Day 2: black pleather

Today I’m wearing:

  • The Dress;
  • pleather skirt from Topshop;
  • tights on tights;
  • slippers which you can’t see.

M thought I wasn’t wearing the Dress today. It was so cunningly disguised under an extra skirt that she had to remind me that I was meant to be wearing a dress. I smugly revealed my stylistic genius.

In actual fact, I’m pretty fed up with it already. I was trying to think of different outfits for March, and I hadn’t realised just quite how much black I wear; all my shoes bar my trainers and leopard print pair are black; all my tights are black; and I wear one or more black items of clothing on a normal day.

So I went into Topshop, looking for some cool zany out-there tights so I could at least pretend to be a little less monochromatic and guess what?

All they had was black.

I’ve been trying to understand why black has taken over my wardrobe and I’ve come up with a few reasons:

  1. Black clothes go with other colours of clothes, so you get more wear out of them. Therefore, cheaper.
  2. Black is safe. It will never be inappropriate and it will always be stylish.
  3. If it’s the only colour tights Topshop are stocking, it’s clearly in fashion.
  4. Are you expecting me to say slimming? I’m not going to. The only time an item of clothing will be actually slimming is if it’s a corset crafted out of mirrors.
I’m going to brighten my outfits. It’ll take a few days to adjust, but I’ll get there in the end.
Today I started making a skirt. I keep dipping my toe in the waters of dressmaking, but never quite fully commit. This time, I will. For sure. I did the sticking of pattern together yesterday (it was an internet PDF and came on 22 sheets of A4 that needed sellotaping together) and the cutting out of fabric today. I hate cutting things out, because I am left-handed and cutting things never ends well for me. I have blisters on my fingers from unfamiliar left-handed fabric scissors, but I’m cautiously optimistic. Cautiously.
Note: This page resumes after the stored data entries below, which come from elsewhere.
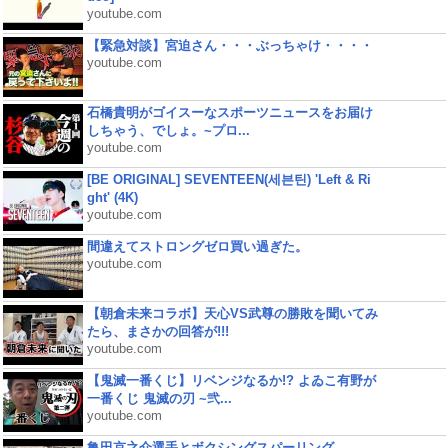
youtube.com
【緊急対談】宮迫さん・・・ぶっちゃけ・・・・
youtube.com
石橋貴明がゴイスーなスポーツニュースをお届け
しちゃう、でしょ。~プロ...
youtube.com
[BE ORIGINAL] SEVENTEEN(세븐틴) 'Left & Ri
ght' (4K)
youtube.com
間違えてストロングゼロ買い過ぎた。
youtube.com
【朝倉未来コラボ】天心VS武尊の勝敗を聞いてみ
たら、まさかの回答が!!!
youtube.com
【鬼滅一番くじ】リベンジなるか!? よゐこ有野が
一番くじ 鬼滅の刃 ~弐...
youtube.com
亀田京之介選手とボクシングスパーリング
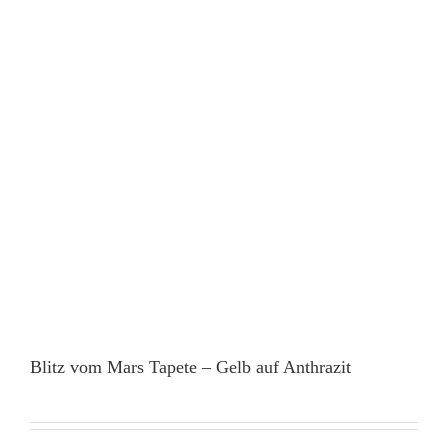
Blitz vom Mars Tapete – Gelb auf Anthrazit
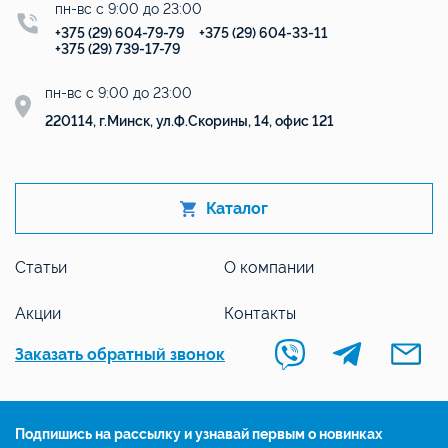
пн-вс с 9:00 до 23:00
+375 (29) 604-79-79
+375 (29) 604-33-11
+375 (29) 739-17-79
пн-вс с 9:00 до 23:00
220114, г.Минск, ул.Ф.Скорины, 14, офис 121
Каталог
Статьи
О компании
Акции
Контакты
Заказать обратный звонок
Подпишись на рассылку и узнавай первым о новинках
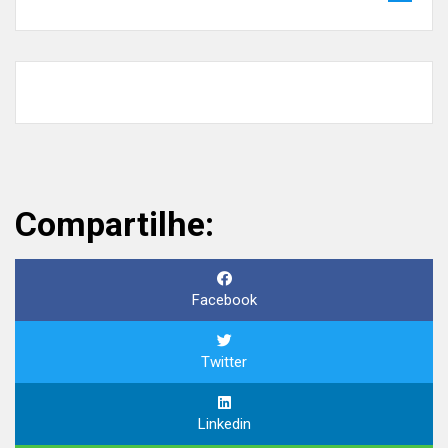
Compartilhe:
Facebook
Twitter
Linkedin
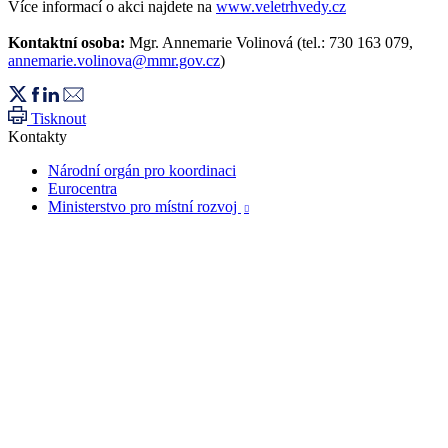
Více informací o akci najdete na
www.veletrhvedy.cz
Kontaktní osoba:
Mgr. Annemarie Volinová (tel.: 730 163 079,
annemarie.volinova@mmr.gov.cz
)
Tisknout
Kontakty
Národní orgán pro koordinaci
Eurocentra
Ministerstvo pro místní rozvoj

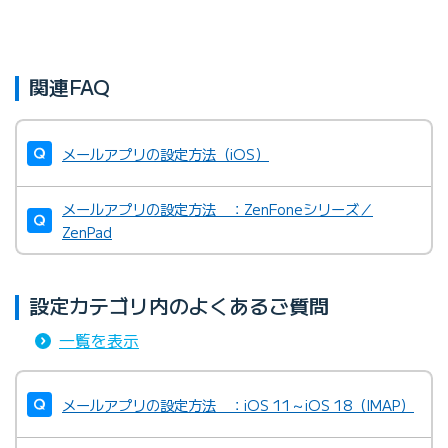
関連FAQ
メールアプリの設定方法（iOS）
メールアプリの設定方法 ：ZenFoneシリーズ／
ZenPad
設定カテゴリ内のよくあるご質問
一覧を表示
メールアプリの設定方法 ：iOS 11～iOS 18（IMAP）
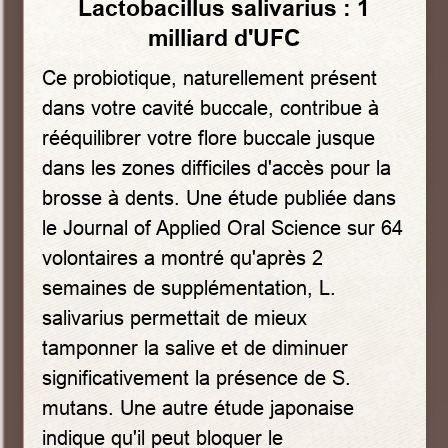
Lactobacillus salivarius : 1
milliard d'UFC
Ce probiotique, naturellement présent
dans votre cavité buccale, contribue à
rééquilibrer votre flore buccale jusque
dans les zones difficiles d'accès pour la
brosse à dents. Une étude publiée dans
le Journal of Applied Oral Science sur 64
volontaires a montré qu'après 2
semaines de supplémentation, L.
salivarius permettait de mieux
tamponner la salive et de diminuer
significativement la présence de S.
mutans. Une autre étude japonaise
indique qu'il peut bloquer le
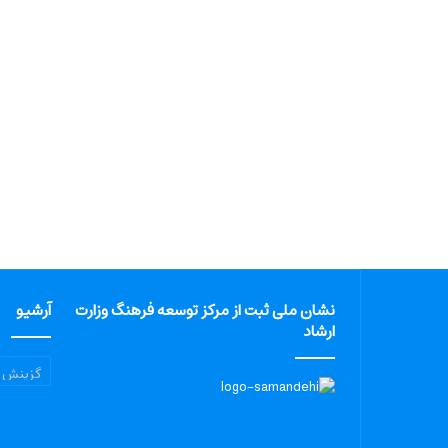
نشان ملی ثبت از مرکز توسعه فرهنگ وزارت
آرشیو
ارشاد
آرشیو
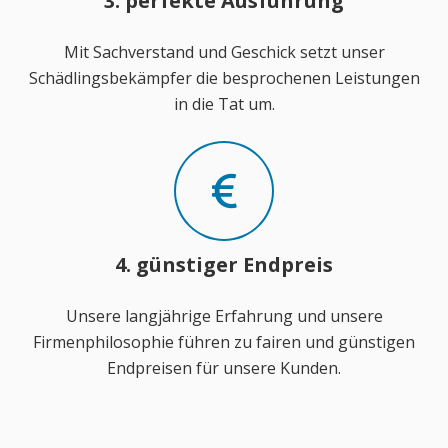
3. perfekte Ausführung
Mit Sachverstand und Geschick setzt unser
Schädlingsbekämpfer die besprochenen Leistungen
in die Tat um.
4. günstiger Endpreis
Unsere langjährige Erfahrung und unsere
Firmenphilosophie führen zu fairen und günstigen
Endpreisen für unsere Kunden.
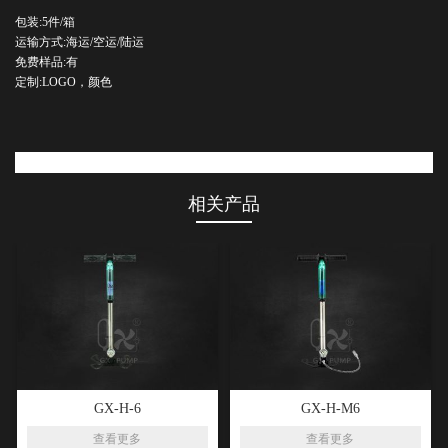
包装:5件/箱
运输方式:海运/空运/陆运
免费样品:有
定制:LOGO，颜色
相关产品
GX-H-6
GX-H-M6
查看更多
查看更多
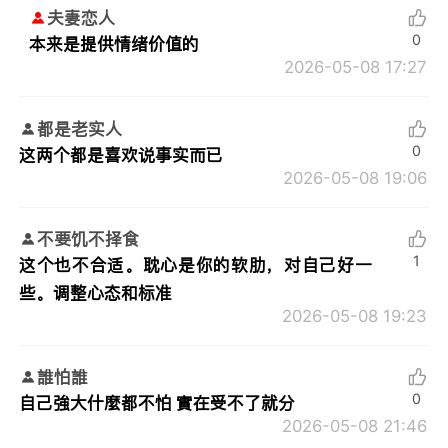
夫妻恋人
0
本来是提供情绪价值的
2026-05-08 17:27
都是老实人
0
这两个都是喜欢说事实而已
2026-05-08 19:06
不要饥不择食
1
这个也不合适。耽心是你的软肋，对自己好一
些。调整心态和标准
2026-05-08 19:23
誰怕誰
0
自己強大什麼都不怕 實在受不了就分
2026-05-08 21:46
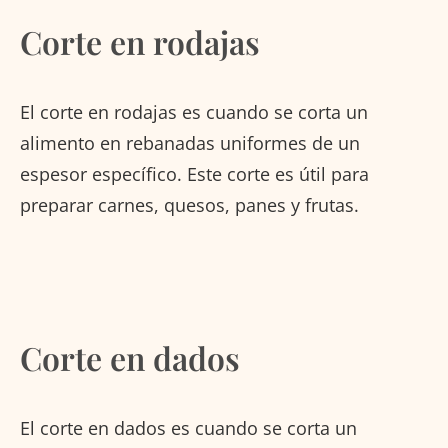
Corte en rodajas
El corte en rodajas es cuando se corta un
alimento en rebanadas uniformes de un
espesor específico. Este corte es útil para
preparar carnes, quesos, panes y frutas.
Corte en dados
El corte en dados es cuando se corta un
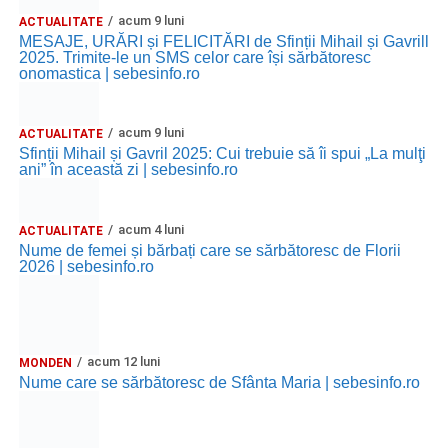
acum 9 luni
ACTUALITATE
Ora 19.00
– Parcul Tineretului:
Spectacol pentru copii și
MESAJE, URĂRI și FELICITĂRI de Sfinții Mihail și Gavrill
Spuma Party
.
2025. Trimite-le un SMS celor care își sărbătoresc
onomastica | sebesinfo.ro
Participă:
acum 9 luni
ACTUALITATE
Alexandra Pamfilie și Școala de muzică
„DoReMi”
;
Sfinții Mihail și Gavril 2025: Cui trebuie să îi spui „La mulţi
ani” în această zi | sebesinfo.ro
Ancuța Stănuș și grupul de folclor;
Trupa de Dansuri Săsești.
acum 4 luni
ACTUALITATE
Ora 20.30
– Parcul Tineretului: proiecția filmului pentru
Nume de femei și bărbați care se sărbătoresc de Florii
2026 | sebesinfo.ro
copii
„Străjerii Deltei”
(România, 2021), film de familie și
aventură, AG.
JOI, 27 AUGUST 2026
acum 12 luni
MONDEN
Nume care se sărbătoresc de Sfânta Maria | sebesinfo.ro
Grădina Muzeului Municipal „Ioan
Raica” Sebeș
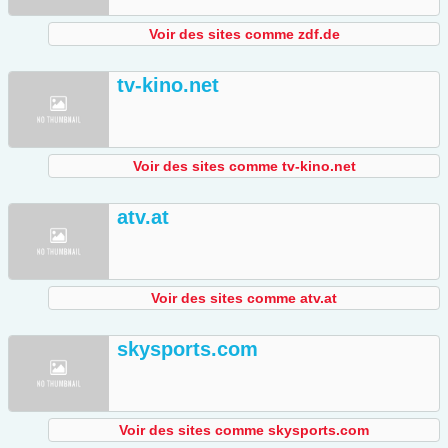
Voir des sites comme zdf.de
tv-kino.net
Voir des sites comme tv-kino.net
atv.at
Voir des sites comme atv.at
skysports.com
Voir des sites comme skysports.com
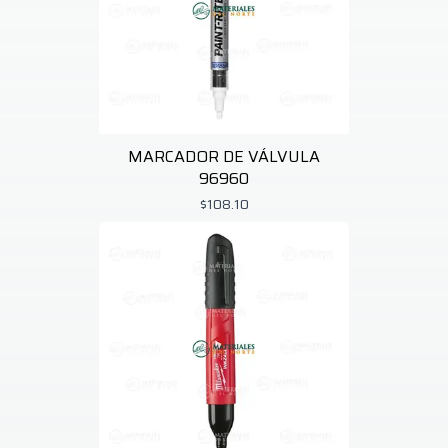
MARCADOR DE VÁLVULA
96960
$108.10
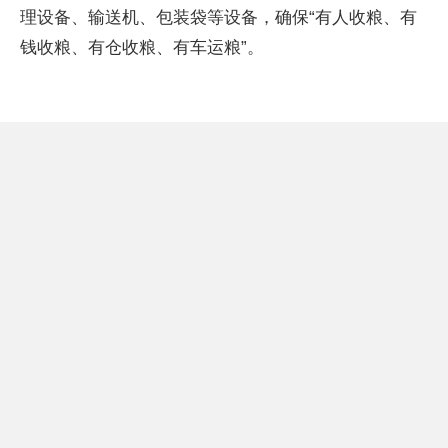
理设备、输送机、包装袋等设备，确保“有人收粮、有
钱收粮、有仓收粮、有车运粮”。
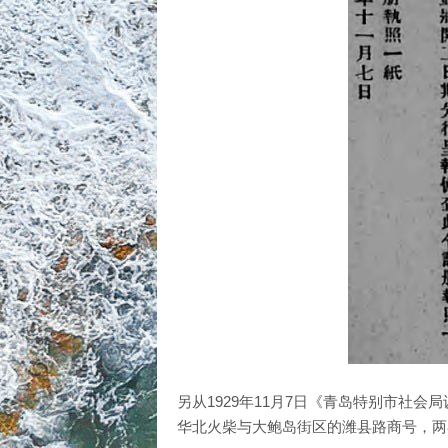
另从1929年11月7日《青岛特别市社
华北火柴与大鲍岛街区的潍县路商号，两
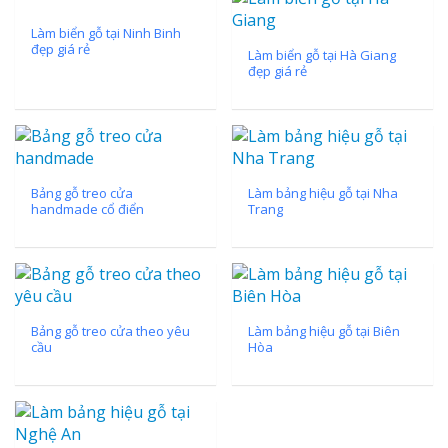
Làm biển gỗ tại Ninh Binh
đẹp giá rẻ
Làm biển gỗ tại Hà Giang
đẹp giá rẻ
Bảng gỗ treo cửa
Làm bảng hiệu gỗ tại Nha
handmade cổ điển
Trang
Bảng gỗ treo cửa theo yêu
Làm bảng hiệu gỗ tại Biên
cầu
Hòa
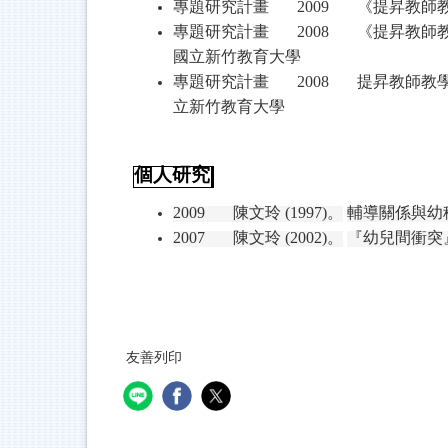
專題研究計畫
2009
《提昇教師
專題研究計畫
2008
《提昇教師
國立新竹教育大學
專題研究計畫
2008
提昇教師教
立新竹教育大學
個人研究
2009
陳文玲
(1997)
。
輔導關係與幼
2007
陳文玲
(2002)
。
『幼兒間衝突
友善列印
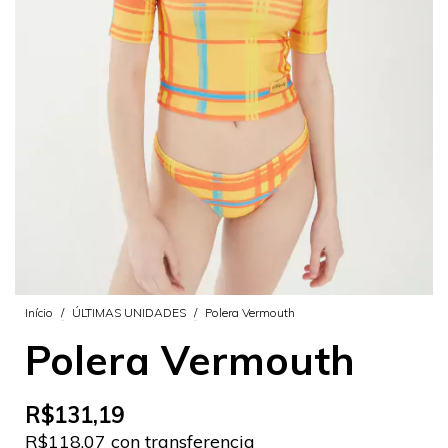
Início
/
ÚLTIMAS UNIDADES
/
Polera Vermouth
Polera Vermouth
R$131,19
R$118,07 con transferencia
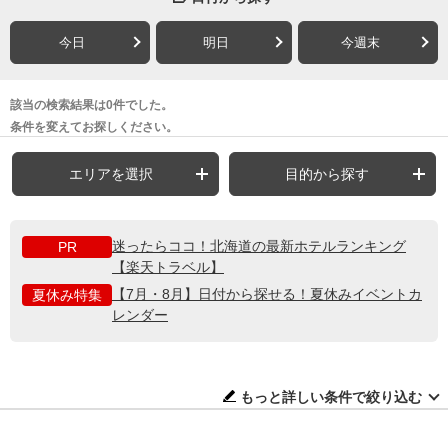
今日
明日
今週末
該当の検索結果は0件でした。
条件を変えてお探しください。
エリアを選択
目的から探す
迷ったらココ！北海道の最新ホテルランキング
PR
【楽天トラベル】
【7月・8月】日付から探せる！夏休みイベントカ
夏休み特集
レンダー
もっと詳しい条件で絞り込む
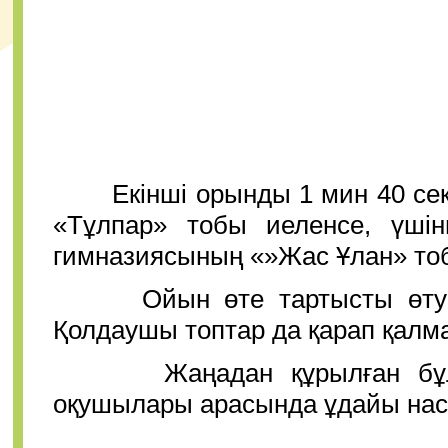
Екінші орынды 1 мин 40 секун
«Тұлпар» тобы иеленсе, үш
гимназиясының «»Жас Ұлан» то
Ойын өте тартысты өтуімен
Қолдаушы топтар да қарап қалма
Жаңадан құрылған бұл ұ
оқушылары арасында ұдайы нас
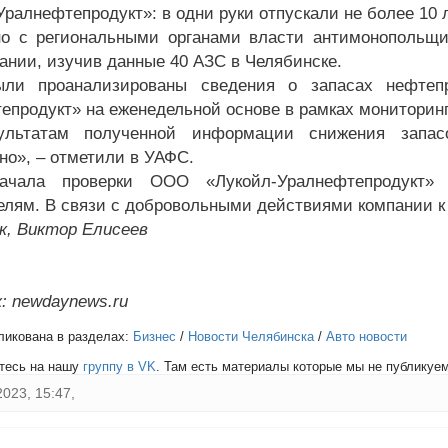
Уралнефтепродукт»: в одни руки отпускали не более 10 
о с региональными органами власти антимонопольщи
ании, изучив данные 40 АЗС в Челябинске.
ыли проанализированы сведения о запасах нефтеп
епродукт» на еженедельной основе в рамках мониторинг
ультатам полученной информации снижения запа
но», – отметили в УАФС.
ачала проверки ООО «Лукойл-Уралнефтепродукт»
елям. В связи с добровольными действиями компании к 
к, Виктор Елисеев
: newdaynews.ru
ликована в разделах:
Бизнес
/
Новости Челябинска
/
Авто новости
тесь на нашу
группу в VK
. Там есть материалы которые мы не публикуем 
2023, 15:47,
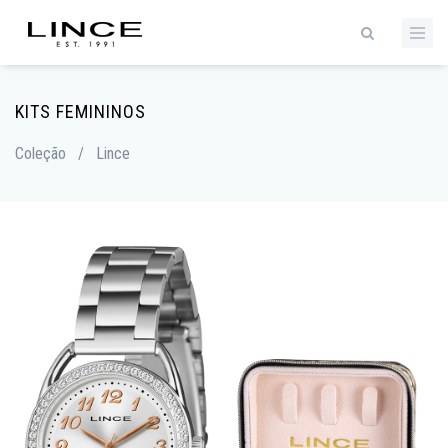
KITS FEMININOS
Coleção
/
Lince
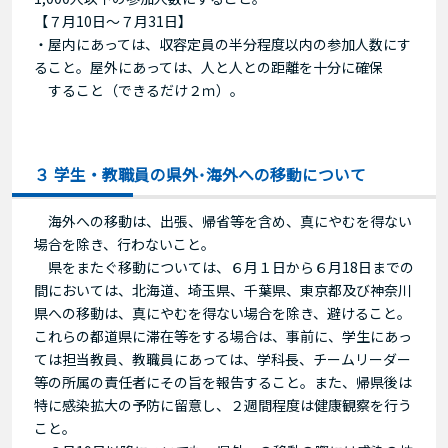
【７月10日～７月31日】
・屋内にあっては、収容定員の半分程度以内の参加人数にす
ること。屋外にあっては、人と人との距離を十分に確保
すること（できるだけ２ｍ）。
３ 学生・教職員の県外･海外への移動について
海外への移動は、出張、帰省等を含め、真にやむを得ない
場合を除き、行わないこと。
県をまたぐ移動については、６月１日から６月18日までの
間においては、北海道、埼玉県、千葉県、東京都及び神奈川
県への移動は、真にやむを得ない場合を除き、避けること。
これらの都道県に滞在等をする場合は、事前に、学生にあっ
ては担当教員、教職員にあっては、学科長、チームリーダー
等の所属の責任者にその旨を報告すること。また、帰県後は
特に感染拡大の予防に留意し、２週間程度は健康観察を行う
こと。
I’ll keep you posted on progress. It’s a bottle green fabric. Not black. Progress already!

Now to the fundraising. 

Womankind do amazing work around the world. I’m very aware of all the gifts and chances I’ve been given by virtue of being born in Britain, and that rights I take for granted are simply not a reality for millions of women around the world. With a bit of cash from you, and the expertise of the Womankind team, we can change this. 

The Universal Declaration of Human Rights states that all human beings are born free and equal in dignity and rights. 

This is not the reality. Let’s change it.